Sumpah Pemuda dikumandangkan pada rapat ketiga Kongres Pemuda II di Gedung Indonesische Clubgebouw atau Indonesische Clubhuis. Gedung itu kini menjadi Museum Sumpah Pemuda.
Pada sejarahnya, Museum Sumpah Pemuda sebenarnya adalah kos-kosan milik seorang Tionghoa. Beberapa tokoh pemuda pernah indekos di sana.
"Kos-kosan" Sumpah Pemuda
Berdasarkan catatan yang ada, Museum Sumpah Pemuda pada mulanya adalah rumah Sie Kong Lian. Gedung ini didirikan pada awal abad 20.
Mengutip dari laman Museum Sumpah Pemuda Kemdikbud, Gedung Kramat Raya nomor 106 itu disewa para pelajar STOVIA (School tot Opleiding van Inlandsche Artsen) dan RS (Rechts School) sebagai tempat tinggal sekaligus belajar.
Pada waktu itu, rumah kos ini bernama Commensalen Huis. Beberapa tokoh pemuda yang pernah indekos di sana adalah Moh. Yamin, Amir Sjarifoedin, Soerjadi (Surabaya), Soerjadi (Jakarta), Abas, Abu Hanifah, Assaat, HIdajat, Ferdinand Lumban Tobing, Koentjoro Poerbopranoto, Soenarko, Reosmali, Mohammad Amir, Mohammad Tamzil, Samboedjo Arif, Soemanang, Hassan, Mokoginta, dan Katjasungkana.
Kerap Dipakai untuk Gerakan Pemuda
Sejak 1927, Gedung Kramat Raya 106 dipakai berbagai organisasi pemuda untuk melakukan kegiatan. Bung Karno dan para tokoh Algemeene Studie Club Bandung kerap berdiskusi soal format perjuangan dengan para penghuni kos-kosan di sana.

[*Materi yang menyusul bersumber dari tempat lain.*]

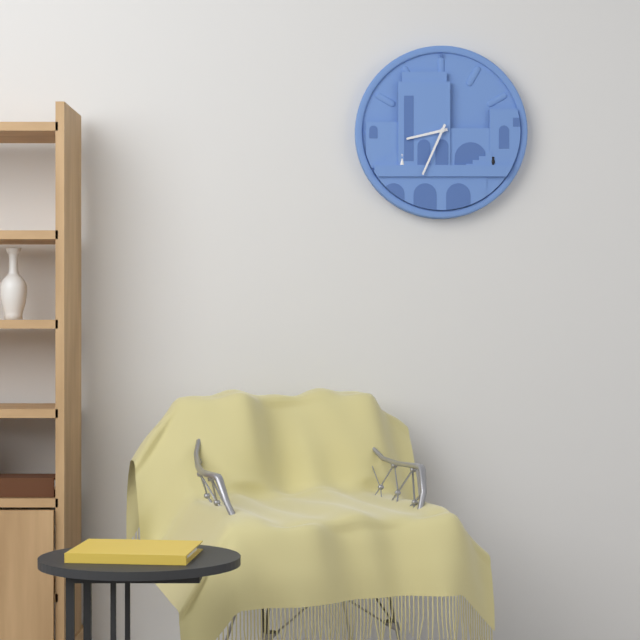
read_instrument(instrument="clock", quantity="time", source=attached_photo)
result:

Gedung ini juga pernah menjadi tempat kongres Sekar Roekoen, Pemuda Indonesia, dan PPPI (Perhimpunan Pelajar-Pelajar Indonesia). Selain itu, rumah tersebut juga dipakai sebagai sekretariat PPPI dan sekretariat majalah Indonesia Raja yang dikeluarkan PPPI.
Disebabkan kerapnya dipakai untuk berorganisasi, maka sejak 1927 Gedung Kramat 106 yang mulanya bernama Langen Siwo, diubah menjadi Indonesische Clubhuis atau Clubgebouw (gedung pertemuan).
Pada 15 Agustus 1928, gedung itu pada akhirnya diputuskan menjadi tempat terselenggaranya Kongres Pemuda II yang kemudian melahirkan Sumpah Pemuda.